糖尿病について
日本で糖尿病の治療を受けている総患者数は500万人を超えており(552万3,000人:令和5年患者調査の概況[厚生労働省])、決して他人事とは言えなくなっている現状があります。
特に昨今の健康志向の高まりにより血糖値そのものにも注目が集まっていますが、そもそも糖尿病とはどのような病気でしょうか?
糖尿病とは
糖尿病とは文字どおり、尿に糖が混じる(尿糖が出る)病気です。
本来の体の仕組みとしては、尿糖が出ることはありませんが、病気のためにそのようになってしまうのです。
実は、尿糖それ自体が生命を脅かすほどの問題になることは稀で、糖尿病が恐ろしいのはその原因によります。
実際に体質として尿糖だけ出る人もいてその人は糖尿病ではありません。
尿糖の原因が血液中の糖(血糖)の上昇に起因する場合に、この血糖上昇つまり高血糖が体にダメージを与えるのです。
具体的には、血管がボロボロになって目が見えなくなったり、腎臓が壊れたり、心筋梗塞や脳梗塞のリスクにもなります。
血糖値を制御する物質「インスリン」
では血糖そのものは悪者なんでしょうか?
これも間違っていて、血液中の糖は本来生命活動に必要で、適切な量の糖が血液中には必要です。
あくまでも”高”血糖が有害なのです。
“低”血糖になっても生命を維持することができないので、ちょうど良い値に血糖値をコントロールすることが重要です。

* この演習の課題:
1/ 糖尿病についての文章を読んで、次の問いに答えてください。
(a) 令和5年患者調査の概況によると、日本で糖尿病の治療を受けている総患者数は何人ですか?
(b) 体質として尿糖だけが出る人は、糖尿病に当たりますか?
(c) 血糖値を制御する物質は何と呼ばれていますか?
2/ 糖尿病についての文章を、「実際に体質として尿糖だけ出る人もいてその人は糖尿病ではありません。」を含む語句から書き写し始め、「では血糖そのものは悪者なんでしょうか?」まで写したところで止めてください。
3/ 糖尿病についての文章を、最後の文の後から書き継いでください。

* データセットの記録:
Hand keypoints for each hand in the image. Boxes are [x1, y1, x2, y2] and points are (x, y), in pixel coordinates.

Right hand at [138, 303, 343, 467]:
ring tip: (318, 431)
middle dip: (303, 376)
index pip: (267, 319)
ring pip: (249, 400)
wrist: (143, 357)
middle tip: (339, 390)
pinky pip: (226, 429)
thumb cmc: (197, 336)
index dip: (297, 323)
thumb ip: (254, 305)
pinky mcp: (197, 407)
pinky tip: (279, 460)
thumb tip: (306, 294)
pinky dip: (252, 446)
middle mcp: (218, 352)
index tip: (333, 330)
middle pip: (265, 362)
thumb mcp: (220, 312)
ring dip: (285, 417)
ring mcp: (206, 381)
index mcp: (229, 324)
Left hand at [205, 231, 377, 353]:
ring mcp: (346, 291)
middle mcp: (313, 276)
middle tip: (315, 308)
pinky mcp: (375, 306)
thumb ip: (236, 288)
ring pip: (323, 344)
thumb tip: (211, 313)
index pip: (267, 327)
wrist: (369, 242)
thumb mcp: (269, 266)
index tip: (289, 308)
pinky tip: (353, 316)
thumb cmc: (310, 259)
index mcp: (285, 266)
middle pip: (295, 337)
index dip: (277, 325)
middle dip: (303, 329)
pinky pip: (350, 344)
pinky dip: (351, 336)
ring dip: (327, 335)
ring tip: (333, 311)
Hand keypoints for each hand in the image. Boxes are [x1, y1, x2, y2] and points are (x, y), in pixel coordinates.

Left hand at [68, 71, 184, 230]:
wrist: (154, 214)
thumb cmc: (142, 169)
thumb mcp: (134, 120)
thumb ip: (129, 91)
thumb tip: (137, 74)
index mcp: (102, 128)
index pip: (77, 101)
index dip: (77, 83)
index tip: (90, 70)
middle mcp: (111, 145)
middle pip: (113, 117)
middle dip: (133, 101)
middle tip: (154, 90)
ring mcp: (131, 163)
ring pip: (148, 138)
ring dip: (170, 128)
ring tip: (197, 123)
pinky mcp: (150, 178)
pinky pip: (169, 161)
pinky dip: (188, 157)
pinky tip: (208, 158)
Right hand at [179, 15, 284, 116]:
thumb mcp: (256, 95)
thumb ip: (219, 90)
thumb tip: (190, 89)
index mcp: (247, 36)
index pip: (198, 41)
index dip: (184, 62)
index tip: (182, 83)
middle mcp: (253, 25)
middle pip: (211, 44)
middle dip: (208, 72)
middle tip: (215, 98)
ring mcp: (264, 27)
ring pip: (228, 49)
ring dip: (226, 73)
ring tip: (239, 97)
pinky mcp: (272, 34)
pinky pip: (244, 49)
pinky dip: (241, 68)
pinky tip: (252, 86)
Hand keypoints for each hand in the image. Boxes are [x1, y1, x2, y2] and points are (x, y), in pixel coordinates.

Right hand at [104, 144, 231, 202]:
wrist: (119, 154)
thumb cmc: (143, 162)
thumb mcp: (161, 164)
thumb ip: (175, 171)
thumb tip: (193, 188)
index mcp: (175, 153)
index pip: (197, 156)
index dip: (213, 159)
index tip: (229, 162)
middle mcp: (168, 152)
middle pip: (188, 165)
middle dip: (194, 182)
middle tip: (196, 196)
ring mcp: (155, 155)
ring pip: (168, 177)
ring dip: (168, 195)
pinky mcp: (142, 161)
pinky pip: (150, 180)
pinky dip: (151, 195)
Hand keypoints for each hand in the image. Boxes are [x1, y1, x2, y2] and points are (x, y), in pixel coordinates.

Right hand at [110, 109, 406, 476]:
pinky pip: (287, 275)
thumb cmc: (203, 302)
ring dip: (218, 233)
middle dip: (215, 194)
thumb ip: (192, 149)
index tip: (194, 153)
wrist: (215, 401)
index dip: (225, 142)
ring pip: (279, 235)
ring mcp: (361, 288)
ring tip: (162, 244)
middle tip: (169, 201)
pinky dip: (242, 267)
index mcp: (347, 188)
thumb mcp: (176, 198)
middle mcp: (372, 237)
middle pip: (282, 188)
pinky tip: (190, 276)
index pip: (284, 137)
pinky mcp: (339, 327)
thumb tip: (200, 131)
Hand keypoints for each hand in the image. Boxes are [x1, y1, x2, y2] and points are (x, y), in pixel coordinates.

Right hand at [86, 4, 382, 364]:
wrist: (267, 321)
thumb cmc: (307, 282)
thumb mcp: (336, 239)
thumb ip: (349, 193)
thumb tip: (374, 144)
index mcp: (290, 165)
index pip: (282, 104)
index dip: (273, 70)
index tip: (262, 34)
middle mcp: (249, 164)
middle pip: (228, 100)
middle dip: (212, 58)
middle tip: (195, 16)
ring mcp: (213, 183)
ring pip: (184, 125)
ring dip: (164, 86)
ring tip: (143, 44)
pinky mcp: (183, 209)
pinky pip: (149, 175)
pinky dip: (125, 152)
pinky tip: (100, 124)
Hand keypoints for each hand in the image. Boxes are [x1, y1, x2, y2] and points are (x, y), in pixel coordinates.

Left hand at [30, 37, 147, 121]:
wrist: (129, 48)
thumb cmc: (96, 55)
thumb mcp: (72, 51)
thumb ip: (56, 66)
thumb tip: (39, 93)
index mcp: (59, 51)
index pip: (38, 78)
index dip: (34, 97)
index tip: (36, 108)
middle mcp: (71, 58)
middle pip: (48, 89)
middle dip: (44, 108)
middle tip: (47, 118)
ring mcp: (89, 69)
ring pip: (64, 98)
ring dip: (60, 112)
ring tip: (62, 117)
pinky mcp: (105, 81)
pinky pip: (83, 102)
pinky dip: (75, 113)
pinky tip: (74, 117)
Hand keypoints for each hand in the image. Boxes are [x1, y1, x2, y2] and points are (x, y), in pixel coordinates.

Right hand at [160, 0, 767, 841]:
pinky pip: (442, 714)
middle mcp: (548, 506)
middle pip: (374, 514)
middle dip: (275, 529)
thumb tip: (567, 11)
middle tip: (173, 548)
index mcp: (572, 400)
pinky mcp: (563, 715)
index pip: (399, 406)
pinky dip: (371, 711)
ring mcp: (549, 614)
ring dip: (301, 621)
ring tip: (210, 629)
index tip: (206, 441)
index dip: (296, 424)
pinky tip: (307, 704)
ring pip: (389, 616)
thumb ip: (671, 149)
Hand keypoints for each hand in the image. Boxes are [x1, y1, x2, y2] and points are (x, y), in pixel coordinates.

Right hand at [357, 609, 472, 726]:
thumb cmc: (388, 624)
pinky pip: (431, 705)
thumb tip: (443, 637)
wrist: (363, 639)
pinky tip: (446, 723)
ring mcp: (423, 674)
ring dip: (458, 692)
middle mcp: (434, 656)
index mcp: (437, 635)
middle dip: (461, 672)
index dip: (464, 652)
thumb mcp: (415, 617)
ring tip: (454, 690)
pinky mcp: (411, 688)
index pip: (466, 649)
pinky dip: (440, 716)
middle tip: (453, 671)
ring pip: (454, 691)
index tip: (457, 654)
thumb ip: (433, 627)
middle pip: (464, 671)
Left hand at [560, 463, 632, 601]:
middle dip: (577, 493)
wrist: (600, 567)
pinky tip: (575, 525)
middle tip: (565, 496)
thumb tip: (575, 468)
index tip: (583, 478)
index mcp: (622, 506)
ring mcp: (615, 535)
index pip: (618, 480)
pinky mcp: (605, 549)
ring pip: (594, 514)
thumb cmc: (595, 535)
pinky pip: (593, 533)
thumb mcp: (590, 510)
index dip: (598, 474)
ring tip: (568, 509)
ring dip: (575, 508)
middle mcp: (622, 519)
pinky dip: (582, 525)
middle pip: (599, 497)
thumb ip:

* 解答:
1/
(a) 552万3,000人
(b) いいえ、糖尿病ではありません。
(c) インスリン

2/
実際に体質として尿糖だけ出る人もいてその人は糖尿病ではありません。
尿糖の原因が血液中の糖(血糖)の上昇に起因する場合に、この血糖上昇つまり高血糖が体にダメージを与えるのです。
具体的には、血管がボロボロになって目が見えなくなったり、腎臓が壊れたり、心筋梗塞や脳梗塞のリスクにもなります。
血糖値を制御する物質「インスリン」
では血糖そのものは悪者なんでしょうか?

3/
実は我々の体には血糖値を一定にするさまざまな仕組みが備わっていて、その中でもとても重要なのがインスリンといわれる物質です。
このインスリンは血糖を下げる働きをもっていて、体がインスリンの分泌量を自動的に調節してくれるので、血糖値がちょうどよい値におさまってくれるのです。
糖尿病の分類と機序
当然ながら、インスリンの分泌がなくなってしまえば、血糖を制御できなくなり高血糖になってしまいます。
突然(いまだに詳しい原因は不明です)、このインスリンを作ってくれる細胞が壊れてしまうのが1型糖尿病です。
生活習慣の乱れや高血糖によってはインスリンの効き目が悪くなり、インスリンを作る細胞に負担がかかると、1型糖尿病と同様にインスリンの分泌が減ってしまいます。
人によって程度は異なりますが、このような機序で発症するのが2型糖尿病と考えられ、多くの人は2型糖尿病です。
糖尿病は、体質や生活習慣によっては、その程度はさまざまですので、ひとりひとりに合わせた治療が必要になるのです。